The regulatory frameworks exist—ISO 9001, ISO 13485, and related standards provide proven methodologies for quality excellence. What is required now is the will to implement them not merely for certification but for genuine operational transformation.

For medical device manufacturers specifically, the stakes are particularly high. These organizations bear responsibility not just to shareholders and customers but to patients whose health and lives depend on product quality. The path forward requires elevating quality consciousness from compliance obligation to ethical imperative.

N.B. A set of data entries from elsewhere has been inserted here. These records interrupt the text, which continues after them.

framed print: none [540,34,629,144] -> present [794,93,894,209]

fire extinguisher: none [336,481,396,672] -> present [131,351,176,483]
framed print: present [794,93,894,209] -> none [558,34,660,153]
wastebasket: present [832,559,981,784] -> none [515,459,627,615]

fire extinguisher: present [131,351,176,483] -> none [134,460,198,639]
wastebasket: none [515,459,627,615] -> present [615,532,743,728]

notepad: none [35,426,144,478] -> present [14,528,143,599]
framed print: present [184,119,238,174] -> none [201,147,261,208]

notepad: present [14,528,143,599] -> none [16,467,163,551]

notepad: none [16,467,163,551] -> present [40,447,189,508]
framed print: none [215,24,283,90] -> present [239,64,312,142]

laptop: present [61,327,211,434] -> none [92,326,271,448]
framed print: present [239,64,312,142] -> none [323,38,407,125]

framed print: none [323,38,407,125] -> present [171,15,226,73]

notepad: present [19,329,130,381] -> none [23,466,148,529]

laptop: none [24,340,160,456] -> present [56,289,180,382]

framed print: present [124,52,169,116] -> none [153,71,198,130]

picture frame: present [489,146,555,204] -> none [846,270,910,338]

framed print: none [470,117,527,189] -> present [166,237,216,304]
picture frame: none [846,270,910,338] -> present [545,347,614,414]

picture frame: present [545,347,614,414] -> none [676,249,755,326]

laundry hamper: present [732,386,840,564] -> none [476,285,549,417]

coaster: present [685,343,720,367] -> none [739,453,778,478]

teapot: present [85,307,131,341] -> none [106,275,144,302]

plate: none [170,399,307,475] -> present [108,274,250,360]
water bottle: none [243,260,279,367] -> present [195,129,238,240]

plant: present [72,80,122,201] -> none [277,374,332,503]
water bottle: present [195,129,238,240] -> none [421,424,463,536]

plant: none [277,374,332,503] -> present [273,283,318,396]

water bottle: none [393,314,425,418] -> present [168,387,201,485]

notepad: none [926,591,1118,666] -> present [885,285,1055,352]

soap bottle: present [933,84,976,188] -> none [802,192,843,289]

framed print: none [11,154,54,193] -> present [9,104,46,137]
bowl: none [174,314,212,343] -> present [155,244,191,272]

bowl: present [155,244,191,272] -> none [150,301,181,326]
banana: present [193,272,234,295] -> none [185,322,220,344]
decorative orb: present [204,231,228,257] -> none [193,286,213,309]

Japan’s quality reputation was not built in a day, nor will it be rebuilt quickly. But with sustained effort, strategic investment, and genuine commitment to the principles that once made “Made in Japan” synonymous with excellence, a quality renaissance remains achievable.

The question is not whether Japan can reclaim its quality leadership, but whether it will choose to do so.

Sources and References:

• J.D. Power U.S. Initial Quality Study (2017)
• J.D. Power Japan Initial Quality Study (2024, 2025)
• Japan HR Association Continuous Improvement Activity Survey data
• ISO 9001:2015 Quality Management Systems – Requirements
• ISO 9001:2015/Amendment 1:2024 (Climate Change)
• ISO 13485:2016 Medical Devices – Quality Management Systems – Requirements for Regulatory Purposes
• ISO 14971:2019 Medical Devices – Application of Risk Management to Medical Devices
• Nikkei Business Digital Edition articles on quality trends

Note on Data Sources: The improvement proposal statistics (1997: 1.14 million participants, 26.86 million proposals; 2016: 370,000 participants, 5.28 million proposals) are cited from the Japan HR Association survey as reported in Nikkei Business. While the specific survey reports could not be independently verified, the Japan HR Association has conducted these surveys continuously since 1960, and the trend data aligns with broader observations of declining employee engagement in quality improvement activities across Japanese manufacturing.